# Question #8f27f

Sep 14, 2016

The problem is as shown in the figure below. Momentarily both the bus and Sophia are still and are $60 m$ apart. On looking at the bus Sophia starts running at $6 m {s}^{-} 1$ towards the bus and bus drives away with a constant acceleration of $0.18 m {s}^{-} 2$ 1. Suppose Sophia catches the bus after time $t \text{ sec}$
Kinematic equation for Sophia
Distance ran$= 6 t$
In this duration Bus moves
${s}_{b u s} = u t + \frac{1}{2} a {t}^{2}$
$\implies {s}_{b u s} = 0 \times t + \frac{1}{2} \times 0.18 {t}^{2}$
$\implies {s}_{b u s} = 0.09 {t}^{2}$

To catch the bus, distance run by Sophia $6 t = 60 + 0.09 {t}^{2}$
Rewriting we obtain
$0.09 {t}^{2} - 6 t + 60 = 0$
Multiplying both sides with $\frac{100}{3}$ we get
$3 {t}^{2} - 200 t + 2000 = 0$
using the formula to find roots of a quadratic
$t = \frac{200 \pm \sqrt{40000 - 4 \times 3 \times 2000}}{2 \times 3}$
$\implies t = \frac{200 \pm \sqrt{16000}}{6}$
$\implies t = \frac{200 \pm 126.5}{6}$

Selecting $- v e$ sign as that relates to time when Sophia catches the bus
$t = 12.25 s$, rounded to two decimal places.

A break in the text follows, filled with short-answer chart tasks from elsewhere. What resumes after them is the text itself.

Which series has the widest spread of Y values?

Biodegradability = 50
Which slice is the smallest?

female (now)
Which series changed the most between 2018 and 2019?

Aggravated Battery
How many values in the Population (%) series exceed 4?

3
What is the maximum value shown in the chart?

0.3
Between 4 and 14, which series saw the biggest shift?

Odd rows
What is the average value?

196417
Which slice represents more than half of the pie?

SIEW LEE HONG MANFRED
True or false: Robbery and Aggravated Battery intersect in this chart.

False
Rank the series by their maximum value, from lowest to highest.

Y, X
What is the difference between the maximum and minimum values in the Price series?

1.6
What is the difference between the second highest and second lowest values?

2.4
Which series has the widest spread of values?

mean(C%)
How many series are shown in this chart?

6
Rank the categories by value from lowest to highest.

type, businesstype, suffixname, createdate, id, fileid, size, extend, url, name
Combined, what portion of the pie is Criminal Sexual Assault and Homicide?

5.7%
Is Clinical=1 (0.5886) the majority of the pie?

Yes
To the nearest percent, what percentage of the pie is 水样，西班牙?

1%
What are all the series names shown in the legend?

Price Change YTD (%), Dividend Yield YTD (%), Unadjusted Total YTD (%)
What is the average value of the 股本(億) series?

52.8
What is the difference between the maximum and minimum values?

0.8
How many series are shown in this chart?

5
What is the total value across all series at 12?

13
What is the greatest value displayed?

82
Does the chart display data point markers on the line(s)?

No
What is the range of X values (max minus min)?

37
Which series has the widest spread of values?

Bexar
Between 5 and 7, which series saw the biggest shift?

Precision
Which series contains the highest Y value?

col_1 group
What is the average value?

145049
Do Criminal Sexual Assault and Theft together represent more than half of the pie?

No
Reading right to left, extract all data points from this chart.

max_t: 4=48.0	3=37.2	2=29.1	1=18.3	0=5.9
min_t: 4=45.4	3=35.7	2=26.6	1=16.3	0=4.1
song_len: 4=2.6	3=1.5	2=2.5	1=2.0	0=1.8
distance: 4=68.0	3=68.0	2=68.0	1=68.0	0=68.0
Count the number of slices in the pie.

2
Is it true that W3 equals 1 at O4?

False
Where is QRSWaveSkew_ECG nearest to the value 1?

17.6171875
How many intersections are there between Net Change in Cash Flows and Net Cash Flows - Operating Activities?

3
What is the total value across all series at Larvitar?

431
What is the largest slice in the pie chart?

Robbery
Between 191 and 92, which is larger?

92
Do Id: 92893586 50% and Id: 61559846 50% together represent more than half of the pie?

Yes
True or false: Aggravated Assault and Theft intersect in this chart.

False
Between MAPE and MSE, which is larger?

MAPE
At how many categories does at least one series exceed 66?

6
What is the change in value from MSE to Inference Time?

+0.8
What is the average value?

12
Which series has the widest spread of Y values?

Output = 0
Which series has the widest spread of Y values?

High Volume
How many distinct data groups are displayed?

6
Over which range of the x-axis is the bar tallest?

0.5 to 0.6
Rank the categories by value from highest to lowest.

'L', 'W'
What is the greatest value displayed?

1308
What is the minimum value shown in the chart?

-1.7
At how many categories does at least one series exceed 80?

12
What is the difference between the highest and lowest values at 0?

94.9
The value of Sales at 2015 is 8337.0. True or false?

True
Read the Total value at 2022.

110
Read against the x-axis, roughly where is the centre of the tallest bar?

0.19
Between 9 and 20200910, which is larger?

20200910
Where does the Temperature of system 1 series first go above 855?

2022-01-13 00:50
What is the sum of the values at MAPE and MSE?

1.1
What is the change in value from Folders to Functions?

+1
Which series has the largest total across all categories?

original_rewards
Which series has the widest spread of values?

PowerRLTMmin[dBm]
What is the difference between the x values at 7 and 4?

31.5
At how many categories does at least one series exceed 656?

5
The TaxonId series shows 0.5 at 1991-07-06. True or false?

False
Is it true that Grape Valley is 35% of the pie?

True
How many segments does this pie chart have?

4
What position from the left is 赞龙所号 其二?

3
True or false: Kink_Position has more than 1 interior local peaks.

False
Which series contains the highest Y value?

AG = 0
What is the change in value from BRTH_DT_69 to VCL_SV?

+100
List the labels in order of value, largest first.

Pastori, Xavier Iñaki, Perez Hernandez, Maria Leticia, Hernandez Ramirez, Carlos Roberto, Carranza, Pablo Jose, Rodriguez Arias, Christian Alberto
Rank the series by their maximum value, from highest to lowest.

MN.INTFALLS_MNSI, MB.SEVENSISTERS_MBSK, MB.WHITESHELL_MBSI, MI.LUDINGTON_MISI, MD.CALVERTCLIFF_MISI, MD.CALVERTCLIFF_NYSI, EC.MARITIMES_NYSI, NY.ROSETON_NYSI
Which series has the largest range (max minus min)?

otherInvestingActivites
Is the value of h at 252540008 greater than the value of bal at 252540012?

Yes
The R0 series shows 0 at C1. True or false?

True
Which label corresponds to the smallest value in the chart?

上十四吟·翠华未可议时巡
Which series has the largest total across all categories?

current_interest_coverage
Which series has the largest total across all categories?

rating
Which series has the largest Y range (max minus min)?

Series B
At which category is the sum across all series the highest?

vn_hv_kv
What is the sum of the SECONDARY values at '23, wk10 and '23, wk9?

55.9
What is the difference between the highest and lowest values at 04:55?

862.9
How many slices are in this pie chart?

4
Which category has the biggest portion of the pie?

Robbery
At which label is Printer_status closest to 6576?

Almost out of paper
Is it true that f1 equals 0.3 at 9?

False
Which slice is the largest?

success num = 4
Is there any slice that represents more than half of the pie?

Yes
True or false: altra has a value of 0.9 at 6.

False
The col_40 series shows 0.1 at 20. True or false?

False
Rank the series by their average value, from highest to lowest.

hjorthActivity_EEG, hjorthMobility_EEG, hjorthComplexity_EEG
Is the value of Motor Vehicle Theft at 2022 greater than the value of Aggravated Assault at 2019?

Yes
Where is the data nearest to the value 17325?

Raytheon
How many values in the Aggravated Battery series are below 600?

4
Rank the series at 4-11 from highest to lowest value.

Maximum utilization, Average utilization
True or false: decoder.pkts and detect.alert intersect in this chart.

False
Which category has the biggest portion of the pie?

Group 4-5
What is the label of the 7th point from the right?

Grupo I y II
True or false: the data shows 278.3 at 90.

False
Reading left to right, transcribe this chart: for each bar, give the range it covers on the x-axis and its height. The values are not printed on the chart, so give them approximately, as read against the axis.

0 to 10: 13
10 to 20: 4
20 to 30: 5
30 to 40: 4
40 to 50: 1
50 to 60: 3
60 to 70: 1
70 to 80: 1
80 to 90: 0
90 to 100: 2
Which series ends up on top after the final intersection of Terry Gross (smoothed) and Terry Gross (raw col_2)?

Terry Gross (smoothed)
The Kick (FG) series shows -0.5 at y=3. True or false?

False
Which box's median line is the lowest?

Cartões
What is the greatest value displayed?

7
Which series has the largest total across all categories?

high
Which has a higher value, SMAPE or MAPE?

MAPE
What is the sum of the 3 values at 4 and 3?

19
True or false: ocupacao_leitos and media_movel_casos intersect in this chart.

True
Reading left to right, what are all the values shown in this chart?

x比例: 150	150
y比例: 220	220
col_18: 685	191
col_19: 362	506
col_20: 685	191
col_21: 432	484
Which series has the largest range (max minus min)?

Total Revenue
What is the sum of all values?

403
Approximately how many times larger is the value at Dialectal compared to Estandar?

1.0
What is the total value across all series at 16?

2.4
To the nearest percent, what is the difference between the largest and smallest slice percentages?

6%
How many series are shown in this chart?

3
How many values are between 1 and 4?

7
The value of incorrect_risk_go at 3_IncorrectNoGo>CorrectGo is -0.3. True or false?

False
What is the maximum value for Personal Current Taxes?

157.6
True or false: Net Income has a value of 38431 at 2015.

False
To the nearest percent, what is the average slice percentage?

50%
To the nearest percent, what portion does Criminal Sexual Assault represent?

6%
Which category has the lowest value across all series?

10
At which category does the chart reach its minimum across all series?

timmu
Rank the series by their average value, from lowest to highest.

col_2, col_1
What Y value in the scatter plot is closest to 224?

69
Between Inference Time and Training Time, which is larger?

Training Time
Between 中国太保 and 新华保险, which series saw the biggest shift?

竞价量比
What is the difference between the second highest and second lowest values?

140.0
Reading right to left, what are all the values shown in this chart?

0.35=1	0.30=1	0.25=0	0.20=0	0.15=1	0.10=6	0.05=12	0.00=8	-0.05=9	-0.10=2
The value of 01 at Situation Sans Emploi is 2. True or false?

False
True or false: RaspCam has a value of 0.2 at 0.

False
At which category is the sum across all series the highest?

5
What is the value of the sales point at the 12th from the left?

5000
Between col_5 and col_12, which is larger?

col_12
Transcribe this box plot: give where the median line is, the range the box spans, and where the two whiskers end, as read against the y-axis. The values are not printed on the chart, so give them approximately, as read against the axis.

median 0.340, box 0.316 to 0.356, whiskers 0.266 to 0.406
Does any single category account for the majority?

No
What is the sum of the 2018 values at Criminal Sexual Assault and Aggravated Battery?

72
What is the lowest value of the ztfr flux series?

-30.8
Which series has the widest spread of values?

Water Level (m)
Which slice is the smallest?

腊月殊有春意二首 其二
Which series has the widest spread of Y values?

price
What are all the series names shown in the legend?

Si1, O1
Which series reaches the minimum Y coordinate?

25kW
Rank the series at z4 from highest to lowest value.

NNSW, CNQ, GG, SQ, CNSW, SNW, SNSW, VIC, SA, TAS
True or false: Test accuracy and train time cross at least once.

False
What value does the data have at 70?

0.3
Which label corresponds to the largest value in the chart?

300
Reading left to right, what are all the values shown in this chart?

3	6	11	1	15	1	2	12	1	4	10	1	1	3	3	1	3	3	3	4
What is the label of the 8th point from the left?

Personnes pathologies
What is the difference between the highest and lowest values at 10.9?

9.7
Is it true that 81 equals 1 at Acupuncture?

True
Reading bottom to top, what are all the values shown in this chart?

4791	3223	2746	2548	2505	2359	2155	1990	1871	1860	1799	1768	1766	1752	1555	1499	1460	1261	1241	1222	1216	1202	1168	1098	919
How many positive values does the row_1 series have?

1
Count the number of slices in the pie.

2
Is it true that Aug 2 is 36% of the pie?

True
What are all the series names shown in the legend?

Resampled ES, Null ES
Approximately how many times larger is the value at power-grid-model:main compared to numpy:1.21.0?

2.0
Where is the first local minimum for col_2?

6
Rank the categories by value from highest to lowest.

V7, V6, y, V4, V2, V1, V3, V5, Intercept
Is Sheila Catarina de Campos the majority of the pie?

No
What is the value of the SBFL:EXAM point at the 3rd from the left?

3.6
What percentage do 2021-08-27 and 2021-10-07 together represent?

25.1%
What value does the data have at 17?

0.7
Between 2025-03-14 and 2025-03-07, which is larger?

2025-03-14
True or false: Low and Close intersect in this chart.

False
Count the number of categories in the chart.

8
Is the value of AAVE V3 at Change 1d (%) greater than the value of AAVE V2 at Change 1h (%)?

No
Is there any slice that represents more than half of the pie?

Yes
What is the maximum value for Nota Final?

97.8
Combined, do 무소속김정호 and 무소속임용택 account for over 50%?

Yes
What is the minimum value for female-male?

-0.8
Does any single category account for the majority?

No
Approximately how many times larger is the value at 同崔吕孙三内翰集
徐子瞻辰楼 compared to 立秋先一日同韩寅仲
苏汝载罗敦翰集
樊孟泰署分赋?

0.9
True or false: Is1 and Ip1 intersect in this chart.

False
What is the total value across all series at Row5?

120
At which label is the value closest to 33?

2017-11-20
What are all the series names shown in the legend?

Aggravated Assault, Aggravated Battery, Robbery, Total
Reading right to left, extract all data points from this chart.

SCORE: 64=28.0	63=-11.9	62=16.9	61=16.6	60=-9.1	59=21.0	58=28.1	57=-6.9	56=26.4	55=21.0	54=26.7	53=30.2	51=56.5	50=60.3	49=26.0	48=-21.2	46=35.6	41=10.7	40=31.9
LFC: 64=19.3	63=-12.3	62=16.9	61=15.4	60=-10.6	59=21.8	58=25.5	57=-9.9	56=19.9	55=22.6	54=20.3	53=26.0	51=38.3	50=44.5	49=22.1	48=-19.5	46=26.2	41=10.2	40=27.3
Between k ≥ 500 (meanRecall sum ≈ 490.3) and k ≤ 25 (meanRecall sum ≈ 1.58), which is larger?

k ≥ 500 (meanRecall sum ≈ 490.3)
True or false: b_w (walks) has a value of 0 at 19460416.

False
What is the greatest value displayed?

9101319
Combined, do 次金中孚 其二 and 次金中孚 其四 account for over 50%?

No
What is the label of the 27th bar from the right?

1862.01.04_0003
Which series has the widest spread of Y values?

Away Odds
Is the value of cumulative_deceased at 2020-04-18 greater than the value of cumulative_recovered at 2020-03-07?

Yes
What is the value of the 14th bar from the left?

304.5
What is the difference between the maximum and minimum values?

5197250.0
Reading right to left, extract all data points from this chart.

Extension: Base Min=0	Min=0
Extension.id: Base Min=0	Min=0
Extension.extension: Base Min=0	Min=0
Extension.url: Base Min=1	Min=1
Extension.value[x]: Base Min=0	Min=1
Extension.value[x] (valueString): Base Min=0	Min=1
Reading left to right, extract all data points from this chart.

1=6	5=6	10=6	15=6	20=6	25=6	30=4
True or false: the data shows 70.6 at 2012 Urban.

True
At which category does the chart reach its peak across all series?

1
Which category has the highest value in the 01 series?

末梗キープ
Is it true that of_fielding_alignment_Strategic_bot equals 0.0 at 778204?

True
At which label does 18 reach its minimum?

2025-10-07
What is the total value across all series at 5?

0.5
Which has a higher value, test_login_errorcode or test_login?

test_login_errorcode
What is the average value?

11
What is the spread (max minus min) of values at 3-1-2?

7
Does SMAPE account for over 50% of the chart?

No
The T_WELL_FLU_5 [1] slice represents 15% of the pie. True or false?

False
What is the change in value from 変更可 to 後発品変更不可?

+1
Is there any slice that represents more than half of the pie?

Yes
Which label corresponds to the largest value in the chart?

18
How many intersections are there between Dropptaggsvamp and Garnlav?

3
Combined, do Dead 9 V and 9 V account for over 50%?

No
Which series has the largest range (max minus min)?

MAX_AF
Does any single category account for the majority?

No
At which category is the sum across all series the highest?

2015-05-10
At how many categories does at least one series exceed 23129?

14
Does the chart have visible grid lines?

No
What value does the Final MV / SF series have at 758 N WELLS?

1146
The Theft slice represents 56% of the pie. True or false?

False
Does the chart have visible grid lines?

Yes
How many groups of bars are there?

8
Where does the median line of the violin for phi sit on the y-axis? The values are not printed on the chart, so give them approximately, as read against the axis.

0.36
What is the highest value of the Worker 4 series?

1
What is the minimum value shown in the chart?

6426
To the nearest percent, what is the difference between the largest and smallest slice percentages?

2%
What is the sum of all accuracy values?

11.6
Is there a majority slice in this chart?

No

Distance run by Sophia in this time$= 12.25 \times 6 = 49.5 m$, rounded to one decimal place.
2. There is no change in the kinematic equation for the bus. But for Sophia we have
Distance ran$= 4 t$

To catch the bus, distance run by Sophia $4 t = 60 + 0.09 {t}^{2}$
Rewriting we obtain
$0.09 {t}^{2} - 4 t + 60 = 0$

Multiplying both sides with $100$ we get
$9 {t}^{2} - 400 t + 6000 = 0$

Now this time
$t = \frac{400 \pm \sqrt{160000 - 4 \times 9 \times 6000}}{2 \times 9}$
$\implies t = \frac{400 \pm \sqrt{- 56000}}{2 \times 9}$

We see that discriminant is $- v e$ and square root of this number is imaginary. As such the real roots don't exist. Sophia will never be able to catch the bus.
3. Suppose Sophia needs to run at a velocity of $v \text{ } m {s}^{-} 1$ in order to catch the bus.
There is no change in the kinematic equation for the bus. But for Sophia we have
Distance ran$= v t$
To catch the bus, distance run by Sophia $v t = 60 + 0.09 {t}^{2}$
Rewriting we obtain
$0.09 {t}^{2} - v t + 60 = 0$

Multiplying both sides with $100$ we get
$9 {t}^{2} - 100 v t + 6000 = 0$
Using the formula for roots of a quadratic
$t = \frac{100 v \pm \sqrt{10000 {v}^{2} - 4 \times 9 \times 6000}}{2 \times 9}$
For real roots and with minimum velocity required for Sophia to run the discriminant must be set to be $= 0$. We have
$10000 {v}^{2} - 4 \times 9 \times 6000 = 0$
Solving for $v$
$10000 {v}^{2} = 216000$
Ignoring the $- v e$ root
$v \approx 4.65 m {s}^{-} 1$, rounded to two decimal places.
$t = \frac{4.65 \times 100}{18}$
$t = \frac{465}{18}$ (discriminant being zero, roots are $= - \frac{b}{2 a}$)
$t = 25.8 s$, rounded to one decimal place.